Flood, storm protection remain issues

Published 12:13 am Saturday, April 9, 2016

LAPLACE —St. John the Baptist Parish residents are all too familiar with flooding.

After dealing with past traumas that resulted from flood damage and thinking about the future, Parish President Natalie Robottom said levee protection is much needed.

Tommy Faucheaux of Dow served as Wednesday’s moderator.

Tommy Faucheaux of Dow served as Wednesday’s moderator.

Robottom, along with the help from a U.S. Congressman, is trying to set things in monition.

“The West Bank Project will start in Montz and go into St. Charles Parish,” Robottom said. “The goal of the levee is to be an 18-mile levee that goes through St. John with pumping stations and ties into St. James Parish. We’ve been witness to Hurricane Katrina, with absolutely no direct impact on our area, strike and we still received flooding on Highway 51. Those are things that continue to impact us because of the tidal influx.”

Robottom addressed the issue Wednesday morning in front of members of the business community during the River Region Chamber of Commerce’s Parish President’s Forum.

Robottom said the West Bank Hurricane Protection Levee is already in the state’s master plan for 2017.

“Congressman Graves represents our area,” she said.

“The levee project, itself, is already eligible for state as well as federal funding once it’s allocated. Congressman Graves knows what is needed here. He was here for Hurricane Isaac and he really understands what our needs are.”

When talking about levee protection, Robottom said, you have to consider property acquisition, mitigation and dealing with pipeline crossings.

“All these are things that can be started before we get the $718 million,” she said.

Robottom spoke about levee protection and other topics of concern, along with St. James Parish President Timothy P. Roussel and St. Charles Parish President Larry Cochran.

After a devastating tornado tore through LaPlace Feb. 23, Robottom said there are many residents still trying to recover.

During the forum Robottom spoke about the damage the parish sustained.

“We had over 600 structures and 27 business damaged,” she said.

“We are still waiting and appealing the federal declaration that will help us by providing funding to provide assistance to our residents. Also, to help us pay for the public services that we are providing, such as debris removal and paying for our employees.”

Robottom said many don’t realize there is a threshold that must be reached in order for the parish to get federal assistance, which has not yet been obtained.

“We talk about the taxes and the burden and the instability moving forward, but when things like this happen early in the budget year, those extra expenditures are coming out of the dollars that we planned for something else,” she said. “So at this point we are very fortunate. I’m very fortune to have neighboring parish presidents who sent help to us immediately.”

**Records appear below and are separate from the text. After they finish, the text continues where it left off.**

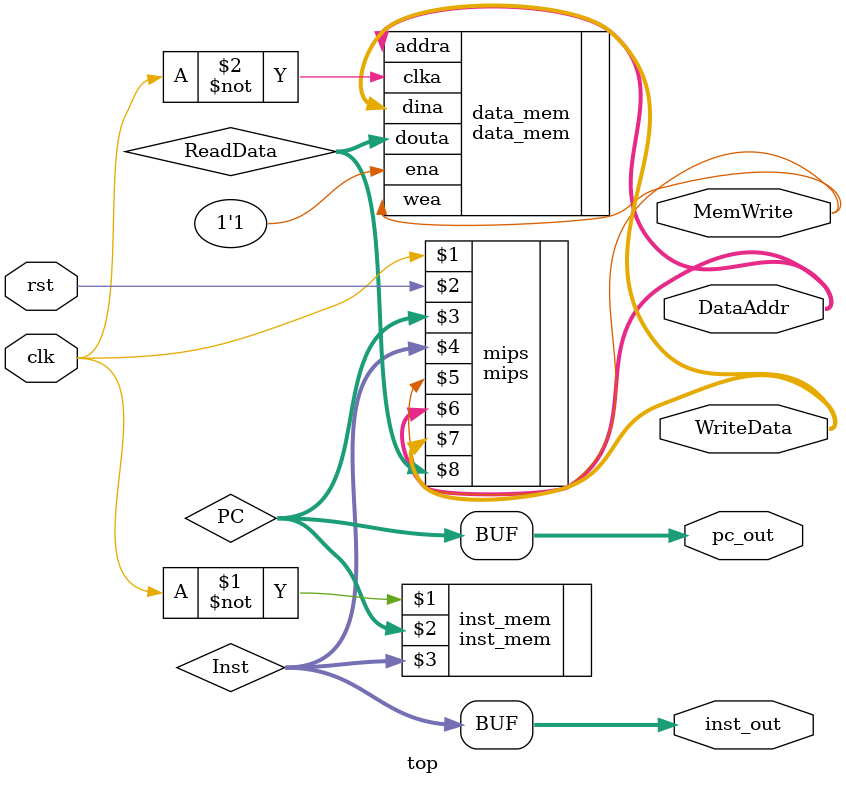
<source format=v>
`timescale 1ns / 1ps
module top(
    input wire clk,rst,
	output wire[31:0] WriteData, DataAddr,
	output wire MemWrite,
	output wire [31:0] pc_out,
	output wire [31:0] inst_out
    );
    
wire[31:0] PC, Inst, ReadData;

mips mips(clk, rst, 
    PC, Inst,
    MemWrite,
    DataAddr,
    WriteData,
    ReadData);

inst_mem inst_mem(~clk, PC, Inst);
data_mem data_mem(
    .clka(~clk),
    .ena(1'b1),
    .wea(MemWrite),
    .addra(DataAddr),
    .dina(WriteData),
    .douta(ReadData));

assign pc_out = PC;
assign inst_out = Inst;

endmodule

</source>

The streets of St. John, according to Robottom, couldn’t have been cleared of the trees, limbs and debris without help from other parishes.

Even though it’s been more than a month since the tornado, Robottom said recovery isn’t over.

“We need assistance from the Federal government,” she said. “We are going to continue to lobby for that.”

Robottom also touched on other topics:

• St. John will be getting a new East Bank Government Complex. The facility will be located on the front lawn of the Percy Herbert building in LaPlace. Parish officials say the $9.5 million facility will be a one-stop location. At this point residents need go to several locations for Parish government services.

• A West Bank senior center is being built, which is a $600,000 investment. Renovations to the West Bank Library are also expected and will cost $800,000.

• To help improve the quality of life for St. John residents the parish recently made a $2.5 million investment in recreations.